Schizophrenia: Symptoms, Diagnosis And Treatment

The sad news on this context is: No tests, either lab-oriented or physical, can predict or diagnose absolutely an attack of schizophrenia; it's mostly through certain standardized clinical symptoms that schizophrenia is detected in an individual. Physical tests are only good for ruling out conditions similar to schizophrenia and that include seizure and metabolic disorders, thyroid dysfunctions, brain tumors or substance-induced psychosis. However, advancing medical science has opened up a lot of avenues of late; today, certain blood tests, IQ tests, eye-tracking and brain imaging are providing much hope in the diagnosis of this disorder.

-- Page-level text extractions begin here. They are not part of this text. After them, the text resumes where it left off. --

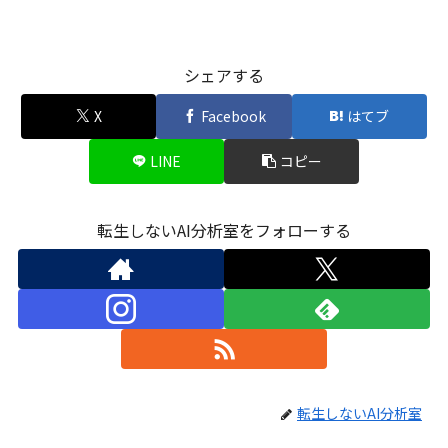
シェアする
X
Facebook
はてブ
LINE
コピー
転生しないAI分析室をフォローする
転生しないAI分析室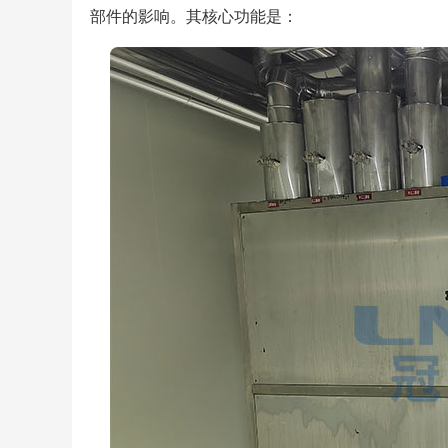
部件的影响。其核心功能是：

The tests consider all the positive, negative and cognitive elements of schizophrenia combined; thus hallucinations, delusions and racing thoughts are compared to the levels of apathy, indifference and unsocial behaviour in the patients and tallied with the cognitive skills bound by disorganized thoughts, concentration difficulties, failures in understanding and executing instructions and memory failures.

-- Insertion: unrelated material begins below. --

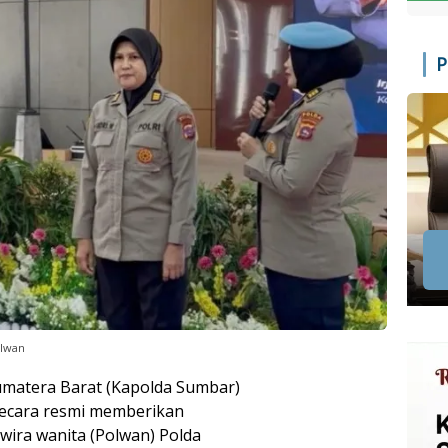
P
olwan
umatera Barat (Kapolda Sumbar)
, secara resmi memberikan
ira wanita (Polwan) Polda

An initial treatment for schizophrenia depends a lot on a quick diagnosis; the sooner the symptoms are diagnosed, better is the chance of a patient to get treated and cured for a long-term outcome. Many a pharmaceutical companies today offer PAP-s or Patient Assistance Programs that are specifically meant for people not covered by even affordable health insurance or drug benefits to obtain medications at nil/nominal costs. However, since a lot of people are ignorant on the PAP-s, the best treatments they receive are with the regular drugs meant to treat behavioral problems and general psychosis. Not that they fail to show results, but they are temporary at best and worsen if the patient also has some amount of dementia, leading to a worsening of mental decline. This particularly applies to the tranquilizers (neuroleptic agents; e.g. chlorpromazine, thioridazine, haloperidol etc.) imparting a calming effect; patients with dementia have been found to worsen at double the rate of usual decline than normal, especially, those suffering as well from Alzheimer's disease. The fact, however, received little attention and it can't be said that if the hush-up involved a lot of money from the pharmaceutical companies.

But the recent times also saw one Dr. Henry A. Nasrallah (Professor of Psychiatry, Neurology and Neuroscience, Director of the Schizophrenia Program; University of Cincinnati College of Medicine, Ohio) holding the test named: ‘Clinical Antipsychotic Trials of Intervention Effectiveness' in an attempt to prove older anti-psychotic formulations to be as good any other emerging treatments for schizophrenia. Whether the studies could show schizophrenia treatment measures in bright lights or not is a different question, but has definitely generated a lot of confusion.

The study, we may say, is a battle between typical anti-psychotics (FGA or first-generation anti-psychotics) and atypical anti-psychotics (SGA or second generation anti-psychotics). The logic Dr. Nasrallah used is: The typical stuff combats defiance of other medications and repeating psychotic relapses, which prove worse than the disease itself.

But it is also a truth that FGA-s, despite showing less number of relapses in patients, do nothing to improve mental functioning unlike SGA-s; however, a different result could be achieved if the subjects were not the patients that already underwent multiple relapses and developed the disorder in a more severe form.